We will provide getting-started resources and trainings for version control with git and GitHub, code testing, intro to coding in Python, R and Unix, along with “demystify” sessions around software engineering. The rOpenSci funded reproducible liaison officer will organise weekly office hours to provide in-person support along with regular newsletters to disseminate external resources. She will be responsible for facilitating communication between the Turing researchers, graduate students, business team and research software engineers, and to inspire community members to take the next step in ensuring that their work is reproducible (through the Turing Reproducibility Champions program, described below). We will continue to share our experiences with the Mozilla Open Science community, and we look forward to contributing to the rOpenSci community.

Project plan

Requirement Gathering

The most important step in our plan is to see what already exists, what needs to be curated and if there are already tools that would do the job. We will focus on collecting information around:

  • What tools already exist?
  • What are researchers in the Turing using?
  • What resources would best serve Turing researchers?
  • Can we contribute to existing projects to make them even better?
  • Do we need to create any new software?

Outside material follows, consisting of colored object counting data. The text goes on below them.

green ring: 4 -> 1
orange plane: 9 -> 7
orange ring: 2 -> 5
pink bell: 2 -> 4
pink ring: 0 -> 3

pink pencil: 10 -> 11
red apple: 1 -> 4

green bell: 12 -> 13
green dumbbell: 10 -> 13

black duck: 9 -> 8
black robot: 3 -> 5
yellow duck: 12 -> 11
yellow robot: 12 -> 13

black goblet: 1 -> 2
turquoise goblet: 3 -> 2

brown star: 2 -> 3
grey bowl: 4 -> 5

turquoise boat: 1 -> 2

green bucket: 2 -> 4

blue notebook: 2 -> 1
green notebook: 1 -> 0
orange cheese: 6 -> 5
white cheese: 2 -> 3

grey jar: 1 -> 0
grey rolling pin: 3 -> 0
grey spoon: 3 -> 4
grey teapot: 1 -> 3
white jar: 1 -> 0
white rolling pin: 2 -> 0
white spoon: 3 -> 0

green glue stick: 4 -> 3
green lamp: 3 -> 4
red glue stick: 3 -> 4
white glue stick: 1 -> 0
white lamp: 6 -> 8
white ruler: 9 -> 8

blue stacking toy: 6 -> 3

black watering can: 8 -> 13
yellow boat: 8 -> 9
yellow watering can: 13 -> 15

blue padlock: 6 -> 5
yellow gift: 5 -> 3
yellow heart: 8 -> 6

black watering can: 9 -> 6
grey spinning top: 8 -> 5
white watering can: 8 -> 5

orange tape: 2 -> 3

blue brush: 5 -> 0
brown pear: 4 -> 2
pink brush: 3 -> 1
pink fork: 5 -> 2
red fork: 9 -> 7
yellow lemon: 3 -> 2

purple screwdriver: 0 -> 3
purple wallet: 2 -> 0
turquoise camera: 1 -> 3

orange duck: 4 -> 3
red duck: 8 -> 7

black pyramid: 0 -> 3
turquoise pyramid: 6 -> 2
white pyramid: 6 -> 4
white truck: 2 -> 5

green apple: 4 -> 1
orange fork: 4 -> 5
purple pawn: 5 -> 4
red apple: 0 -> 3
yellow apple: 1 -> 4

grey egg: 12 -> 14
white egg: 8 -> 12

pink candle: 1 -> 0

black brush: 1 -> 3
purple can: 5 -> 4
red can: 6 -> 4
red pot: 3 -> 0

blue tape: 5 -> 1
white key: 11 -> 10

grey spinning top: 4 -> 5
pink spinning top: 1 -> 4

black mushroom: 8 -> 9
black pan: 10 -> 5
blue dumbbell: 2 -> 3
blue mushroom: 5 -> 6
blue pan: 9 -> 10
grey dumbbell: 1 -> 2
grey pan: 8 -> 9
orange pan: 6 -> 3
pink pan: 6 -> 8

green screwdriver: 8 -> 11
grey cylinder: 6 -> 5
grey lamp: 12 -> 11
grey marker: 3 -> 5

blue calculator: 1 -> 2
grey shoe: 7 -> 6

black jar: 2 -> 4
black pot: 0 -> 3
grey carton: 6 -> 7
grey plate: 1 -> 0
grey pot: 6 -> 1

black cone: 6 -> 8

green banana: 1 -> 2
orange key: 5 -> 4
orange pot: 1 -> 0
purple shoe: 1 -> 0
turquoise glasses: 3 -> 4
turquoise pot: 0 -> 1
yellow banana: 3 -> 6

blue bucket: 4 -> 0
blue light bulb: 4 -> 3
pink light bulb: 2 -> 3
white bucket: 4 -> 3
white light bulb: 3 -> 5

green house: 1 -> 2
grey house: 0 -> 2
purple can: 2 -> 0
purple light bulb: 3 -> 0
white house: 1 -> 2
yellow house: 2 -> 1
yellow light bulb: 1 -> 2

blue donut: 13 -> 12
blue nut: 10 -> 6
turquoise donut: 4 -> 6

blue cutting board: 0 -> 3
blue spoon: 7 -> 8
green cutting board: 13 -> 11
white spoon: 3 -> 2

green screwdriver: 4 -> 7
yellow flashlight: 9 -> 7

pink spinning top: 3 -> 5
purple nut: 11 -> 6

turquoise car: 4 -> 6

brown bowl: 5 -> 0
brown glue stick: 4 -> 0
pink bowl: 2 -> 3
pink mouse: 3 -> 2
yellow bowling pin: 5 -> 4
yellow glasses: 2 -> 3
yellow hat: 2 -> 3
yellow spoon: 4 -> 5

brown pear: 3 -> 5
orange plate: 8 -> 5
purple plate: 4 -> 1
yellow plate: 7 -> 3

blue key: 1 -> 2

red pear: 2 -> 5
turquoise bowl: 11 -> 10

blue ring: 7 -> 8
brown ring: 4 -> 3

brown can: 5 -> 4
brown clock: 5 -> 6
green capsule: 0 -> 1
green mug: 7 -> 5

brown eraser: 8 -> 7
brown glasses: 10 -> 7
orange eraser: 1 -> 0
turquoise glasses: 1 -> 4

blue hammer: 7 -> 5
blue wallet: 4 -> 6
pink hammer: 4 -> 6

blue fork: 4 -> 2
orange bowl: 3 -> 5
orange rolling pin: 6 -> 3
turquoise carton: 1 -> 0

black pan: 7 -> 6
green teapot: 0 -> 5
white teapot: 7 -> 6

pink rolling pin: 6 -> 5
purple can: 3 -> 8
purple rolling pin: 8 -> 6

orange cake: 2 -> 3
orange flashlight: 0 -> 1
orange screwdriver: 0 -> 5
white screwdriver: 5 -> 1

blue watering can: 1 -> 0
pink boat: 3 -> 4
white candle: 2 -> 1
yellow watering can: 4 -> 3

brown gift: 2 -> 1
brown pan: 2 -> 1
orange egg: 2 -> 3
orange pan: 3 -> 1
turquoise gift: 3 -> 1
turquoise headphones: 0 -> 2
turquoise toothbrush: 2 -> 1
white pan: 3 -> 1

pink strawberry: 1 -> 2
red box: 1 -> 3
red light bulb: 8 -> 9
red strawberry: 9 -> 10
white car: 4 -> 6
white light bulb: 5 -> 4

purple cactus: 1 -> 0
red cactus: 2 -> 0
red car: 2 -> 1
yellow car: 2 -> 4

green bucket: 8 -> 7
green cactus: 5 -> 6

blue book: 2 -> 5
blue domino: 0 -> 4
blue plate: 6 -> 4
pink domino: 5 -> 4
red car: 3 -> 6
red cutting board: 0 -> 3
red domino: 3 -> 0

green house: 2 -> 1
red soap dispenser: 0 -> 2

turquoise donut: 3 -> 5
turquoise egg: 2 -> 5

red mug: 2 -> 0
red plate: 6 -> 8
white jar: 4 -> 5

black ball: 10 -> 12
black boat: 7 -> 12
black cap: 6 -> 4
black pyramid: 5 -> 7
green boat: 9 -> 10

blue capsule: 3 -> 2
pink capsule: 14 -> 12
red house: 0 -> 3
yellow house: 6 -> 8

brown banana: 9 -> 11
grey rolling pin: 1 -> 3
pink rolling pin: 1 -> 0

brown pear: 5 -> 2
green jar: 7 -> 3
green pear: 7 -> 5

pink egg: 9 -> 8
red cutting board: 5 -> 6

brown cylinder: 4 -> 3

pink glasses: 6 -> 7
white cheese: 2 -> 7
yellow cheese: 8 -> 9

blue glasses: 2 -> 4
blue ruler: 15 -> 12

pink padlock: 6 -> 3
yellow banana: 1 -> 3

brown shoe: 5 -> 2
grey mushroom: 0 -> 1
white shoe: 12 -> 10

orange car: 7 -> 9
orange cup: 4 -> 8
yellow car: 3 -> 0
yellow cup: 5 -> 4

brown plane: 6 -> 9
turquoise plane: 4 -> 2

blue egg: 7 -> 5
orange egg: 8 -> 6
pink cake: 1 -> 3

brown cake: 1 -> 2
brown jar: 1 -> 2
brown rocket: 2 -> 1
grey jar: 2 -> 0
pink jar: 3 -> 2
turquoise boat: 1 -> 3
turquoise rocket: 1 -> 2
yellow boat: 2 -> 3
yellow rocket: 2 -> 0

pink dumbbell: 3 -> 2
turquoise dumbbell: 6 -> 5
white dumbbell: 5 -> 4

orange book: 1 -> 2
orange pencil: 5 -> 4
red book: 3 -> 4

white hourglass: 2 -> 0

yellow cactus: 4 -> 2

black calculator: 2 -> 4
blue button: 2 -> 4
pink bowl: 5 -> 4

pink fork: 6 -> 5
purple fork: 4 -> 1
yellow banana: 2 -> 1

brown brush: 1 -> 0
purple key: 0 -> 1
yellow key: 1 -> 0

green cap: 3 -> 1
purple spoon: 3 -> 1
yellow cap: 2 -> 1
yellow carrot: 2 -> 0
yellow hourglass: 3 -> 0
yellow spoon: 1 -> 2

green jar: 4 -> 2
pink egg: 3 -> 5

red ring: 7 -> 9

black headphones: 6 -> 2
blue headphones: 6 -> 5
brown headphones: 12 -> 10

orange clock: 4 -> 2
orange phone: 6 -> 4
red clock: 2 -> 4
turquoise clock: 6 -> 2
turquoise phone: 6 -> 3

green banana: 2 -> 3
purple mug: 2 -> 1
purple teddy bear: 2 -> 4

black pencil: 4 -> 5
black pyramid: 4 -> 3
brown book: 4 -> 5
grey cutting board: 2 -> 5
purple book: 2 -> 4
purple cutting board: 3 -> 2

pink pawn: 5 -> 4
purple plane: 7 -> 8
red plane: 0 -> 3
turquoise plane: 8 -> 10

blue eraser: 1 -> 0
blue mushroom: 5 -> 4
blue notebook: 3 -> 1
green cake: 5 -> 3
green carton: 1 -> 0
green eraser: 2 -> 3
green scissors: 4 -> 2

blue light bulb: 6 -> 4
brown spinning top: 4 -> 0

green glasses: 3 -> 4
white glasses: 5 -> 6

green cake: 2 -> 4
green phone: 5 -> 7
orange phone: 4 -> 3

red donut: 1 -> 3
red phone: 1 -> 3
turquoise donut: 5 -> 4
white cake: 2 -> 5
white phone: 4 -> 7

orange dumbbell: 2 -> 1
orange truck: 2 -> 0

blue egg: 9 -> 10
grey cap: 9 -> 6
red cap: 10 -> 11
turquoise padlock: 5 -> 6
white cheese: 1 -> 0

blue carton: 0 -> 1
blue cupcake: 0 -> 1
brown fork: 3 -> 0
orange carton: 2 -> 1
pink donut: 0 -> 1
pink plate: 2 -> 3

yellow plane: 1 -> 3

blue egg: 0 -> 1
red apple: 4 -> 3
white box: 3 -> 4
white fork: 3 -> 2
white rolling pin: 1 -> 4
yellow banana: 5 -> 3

Turing Reproducibility Champions

The Turing reproducibility champions program will highlight 4-5 examples of research currently being conducted at the Turing. Specifically, we will ask researchers who are already working reproducibly to work with us to develop case studies. For example, the work that Tomas Petricek and May Yong recently showcased on Accounting for Democracy*. We will work with project leaders to ensure others (both within the Turing and externally) are able to access the research code and data, and work with the Turing communications team to promote these examples widely. The reproducibility champions will inspire their colleagues to adopt more reproducible practises and will allow us to refine a protocol for best supporting researchers as they publish their work.

* This app is no longer online. Resource page updated in July 2019.

Budget

Requested fellowship funds:

  • Reproducible research liaison officer: £20,000 ($25,000 USD) salary, £8,000 ($10,000 USD) onboarding costs. Total: £28,000 ($36,000 USD).

We will recruit and hire for either 6 months full time, or 12 months part time, a reproducible research liaison officer. She is likely to have a doctoral degree in a computational field to ensure that she is able to easily communicate with Turing researchers about their needs and current working practices. It is necessary that she has very strong communication skills and will be responsible for supporting the documentation of data and software, along with writing lay summaries to promote reproducible research from Turing members. The reproducible research liaison officer will work entirely openly from the start and seek to build connections between the Turing and others working towards a similar goal. She will undertake the requirement gathering exercises and manage the Turing Reproducibility Champions program, and will report to rOpenSci fellowship lead investigator Dr Kirstie Whitaker.

Funds already acquired:

  • Research software engineering time: 2 days per week for 12 months, £36,400 ($47,000). • Lead investigator (Dr Kirstie Whitaker) salary through 3 year research fellowship to Turing Institute from EPSRC grant (EP/N510129).

Timeline

  • October – December: Recruit reproducible research liaison officer. Survey Turing researchers to assess their needs & what resources are already available. Identify and build relationships with external communities working towards reproducible research. Recruit 4-5 reproducibility champions.
  • January – April: Deliver trainings and support new members of the Turing research community as they begin their projects. Develop common protocols and documentation based on feedback of reproducibility champions.
  • May – September: Write white paper on our experiences incentivising reproducible research at an institutional level. Working title: How to do research in the 21st Century: The Turing Way. Continue to support reproducibility champions and students. Organise external events to share our learning with the wider community.